Gerald sobbed. He had never experienced Jesus as his comforter and help. For the first time he looked at himself as God’s child and friend. “This pastor revealed Christ in a whole new way,” he says, “and that began a real healing in my own heart.”

The road to recovery

Pastor Gilpin also helped Gerald recognize some depression and discouragement that had played a key role in his immorality. For several months he guided Gerald and Faith on their journey of forgiveness and restoration.

By 2006 the Varlacks had made great strides in patching together their broken marriage. Then Faith heard about FamilyLife’s Weekend to Remember® marriage getaway. Held in dozens of cities each year across the U.S., one was coming to South Padre Island. She talked with Gerald and they decided to go.

The Varlacks’ marriage was transformed at the getaway. It was life-changing. “I was sitting through the sessions and going ‘Wow!'” Gerald says. “I wanted us to be happy but we were just missing some tools.”

The sessions on communication helped take the Varlacks’ marriage to the next level. Gerald learned how to listen to his wife. “Not listen to hear her validate me or agree with me,” he says, “but to actually listen to what she’s saying.”

And that meant that Gerald didn’t have to fix Faith’s problems. Sometimes she just wanted him to listen and understand and hold her.

Faith, who admits that she isn’t big on giving compliments, realized that Gerald wanted to hear more words of affirmation from her. That she needed to be his best cheerleader. She understood that he longed for not just her love, but also her admiration and respect.

But perhaps the biggest encouragement of all came not from the words of the speakers, but from the life of a man, Glen Solberg, who shared part of his life story with a group of couples.

Glen said that years ago he had committed adultery. Afterward he thought that God could never use someone like him in ministry. But then he sensed God saying to him, “I want you to share your story. I want you to share what I’m doing in your marriage.”

Regardless of someone’s past, Glen said, God can restore a life. (He and his wife, Shawn, are now serving full-time with FamilyLife.) As the Varlacks headed home from the marriage getaway they were encouraged that God could do for Gerald what he did for Glen. Although Gerald had a tainted past, it did not mean he would have a ruined future.

A lot of people just like them

After that first Weekend to Remember, Gerald and Faith pledged to continue strengthening their marriage. And they’ve done just that—they invest in their relationship annually by being part of a Weekend to Remember getaway. In 2009 they became volunteer directors for the South Padre Island getaway. As directors they’ve watched God revolutionize not only their own marriage, but also countless others.

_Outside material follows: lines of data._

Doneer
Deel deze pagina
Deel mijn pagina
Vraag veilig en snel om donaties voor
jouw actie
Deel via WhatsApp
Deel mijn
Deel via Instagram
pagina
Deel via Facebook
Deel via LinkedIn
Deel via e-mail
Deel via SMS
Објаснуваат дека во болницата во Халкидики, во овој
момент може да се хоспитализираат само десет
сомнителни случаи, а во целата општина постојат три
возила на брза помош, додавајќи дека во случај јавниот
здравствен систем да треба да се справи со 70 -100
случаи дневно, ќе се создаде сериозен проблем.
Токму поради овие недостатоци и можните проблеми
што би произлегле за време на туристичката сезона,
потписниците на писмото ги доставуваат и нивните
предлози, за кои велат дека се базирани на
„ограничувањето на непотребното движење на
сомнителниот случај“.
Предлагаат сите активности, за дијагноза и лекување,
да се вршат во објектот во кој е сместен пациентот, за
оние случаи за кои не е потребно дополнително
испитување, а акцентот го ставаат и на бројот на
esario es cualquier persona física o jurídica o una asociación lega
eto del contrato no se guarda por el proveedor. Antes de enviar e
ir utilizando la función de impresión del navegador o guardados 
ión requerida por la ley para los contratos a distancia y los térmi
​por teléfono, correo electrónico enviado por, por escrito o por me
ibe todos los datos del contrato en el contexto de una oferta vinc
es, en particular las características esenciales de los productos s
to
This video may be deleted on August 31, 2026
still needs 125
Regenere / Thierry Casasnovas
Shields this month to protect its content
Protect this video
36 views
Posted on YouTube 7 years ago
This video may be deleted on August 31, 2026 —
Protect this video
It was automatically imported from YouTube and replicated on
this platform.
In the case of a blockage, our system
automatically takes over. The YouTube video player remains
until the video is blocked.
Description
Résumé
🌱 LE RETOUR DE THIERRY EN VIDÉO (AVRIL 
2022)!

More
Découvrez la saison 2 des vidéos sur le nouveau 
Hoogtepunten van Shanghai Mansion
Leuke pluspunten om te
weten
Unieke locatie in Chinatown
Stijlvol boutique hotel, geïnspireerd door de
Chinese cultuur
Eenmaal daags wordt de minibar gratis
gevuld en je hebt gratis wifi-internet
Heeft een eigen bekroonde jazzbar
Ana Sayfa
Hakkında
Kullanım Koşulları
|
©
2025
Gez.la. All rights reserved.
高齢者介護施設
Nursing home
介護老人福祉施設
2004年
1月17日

Gerald says the getaway changes the way husbands and wives approach and care for one another. “Every person we have persuaded and even dragged to the event has been transformed by it.”

He and Faith have witnessed struggling couples leave marriage getaways with hope, realizing there are a lot people just like them. And they’ve seen others with good marriages leave with a relationship that was even better.

It’s now been 10 years since Gerald was called to the principal’s office. Although he hates to look back at the deep pain he caused his family, he is grateful that his sexual sin came to light. “It is a part of our testimony,” he says. “Why we are Weekend to Remember getaway directors.”

Today Gerald not only has a transformed marriage, but also a restored life.

He is living proof that nothing is impossible with God.